=== Section Start ===

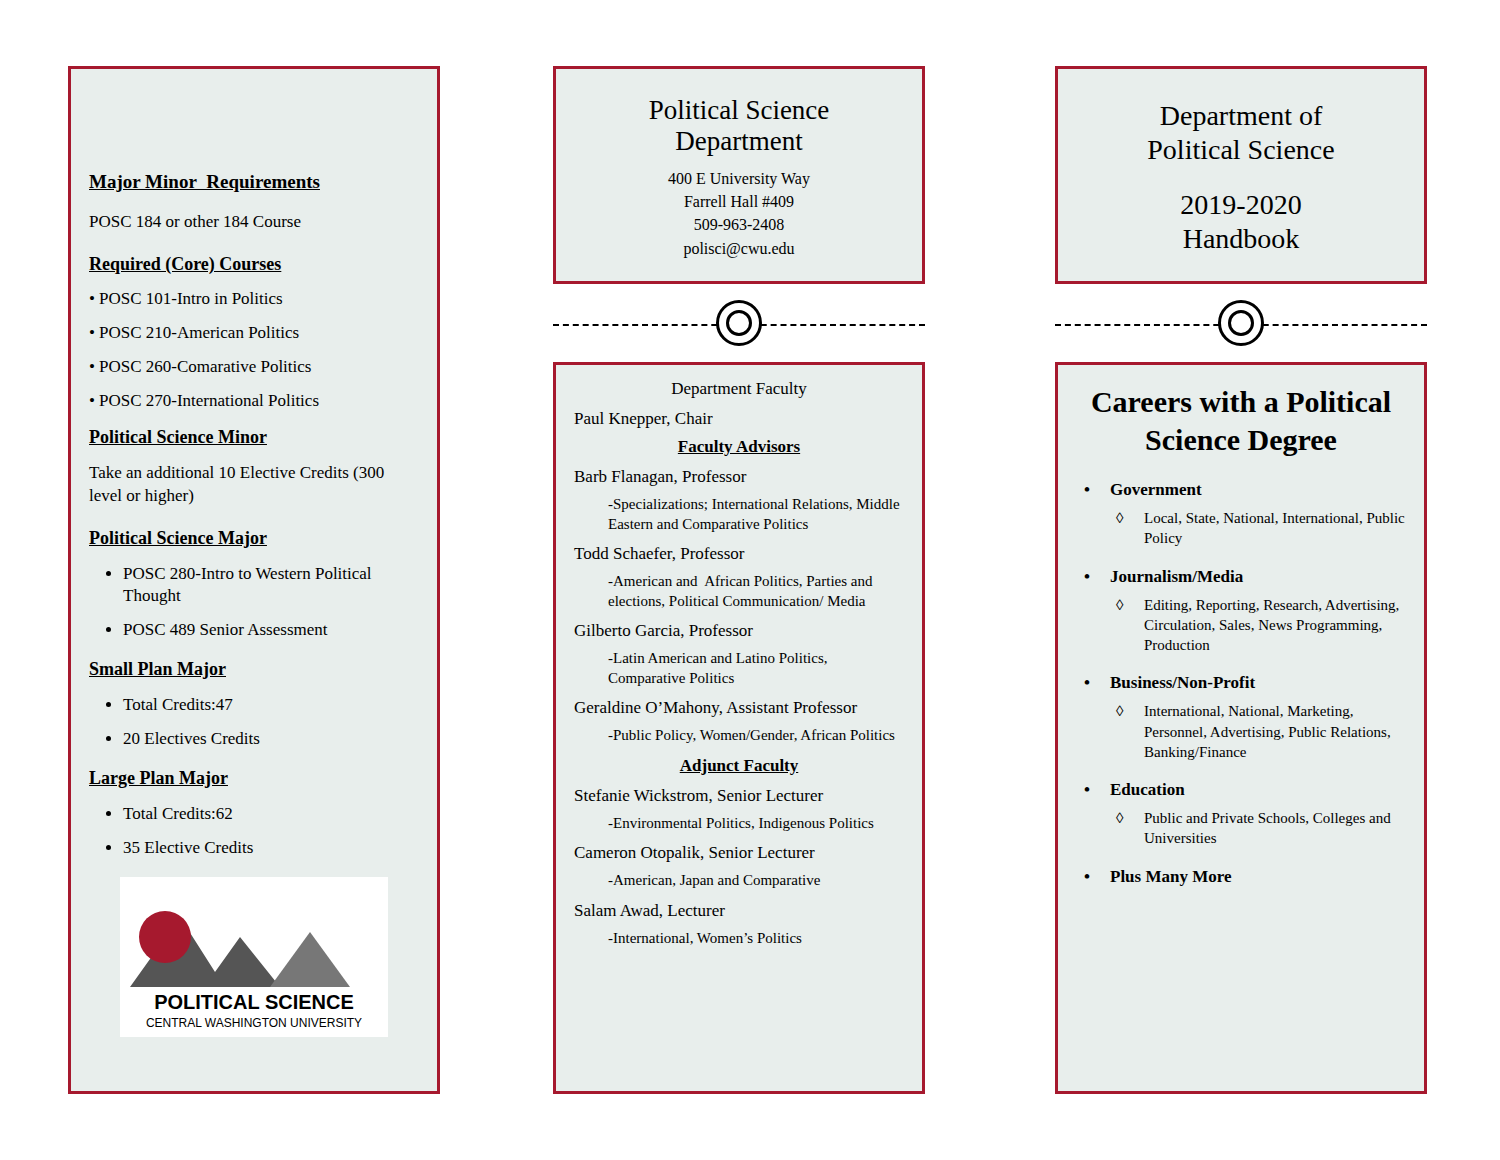Major Minor Requirements
POSC 184 or other 184 Course
Required (Core) Courses
POSC 101-Intro in Politics
POSC 210-American Politics
POSC 260-Comarative Politics
POSC 270-International Politics
Political Science Minor
Take an additional 10 Elective Credits (300 level or higher)
Political Science Major
POSC 280-Intro to Western Political Thought
POSC 489 Senior Assessment
Small Plan Major
Total Credits:47
20 Electives Credits
Large Plan Major
Total Credits:62
35 Elective Credits
Political Science
Department
400 E University Way
Farrell Hall #409
509-963-2408
polisci@cwu.edu
Department Faculty
Paul Knepper, Chair
Faculty Advisors
Barb Flanagan, Professor
-Specializations; International Relations, Middle Eastern and Comparative Politics
Todd Schaefer, Professor
-American and African Politics, Parties and elections, Political Communication/ Media
Gilberto Garcia, Professor
-Latin American and Latino Politics, Comparative Politics
Geraldine O’Mahony, Assistant Professor
-Public Policy, Women/Gender, African Politics
Adjunct Faculty
Stefanie Wickstrom, Senior Lecturer
-Environmental Politics, Indigenous Politics
Cameron Otopalik, Senior Lecturer
-American, Japan and Comparative
Salam Awad, Lecturer
-International, Women’s Politics
Department of
Political Science
2019-2020
Handbook
Careers with a Political Science Degree
Government
Local, State, National, International, Public Policy
Journalism/Media
Editing, Reporting, Research, Advertising, Circulation, Sales, News Programming, Production
Business/Non-Profit
International, National, Marketing, Personnel, Advertising, Public Relations, Banking/Finance
Education
Public and Private Schools, Colleges and Universities
Plus Many More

=== Section End ===

__Description of the task__. Please state how many lines in the records contain the word "Relations", and give only that number.

__Result of the task__. 2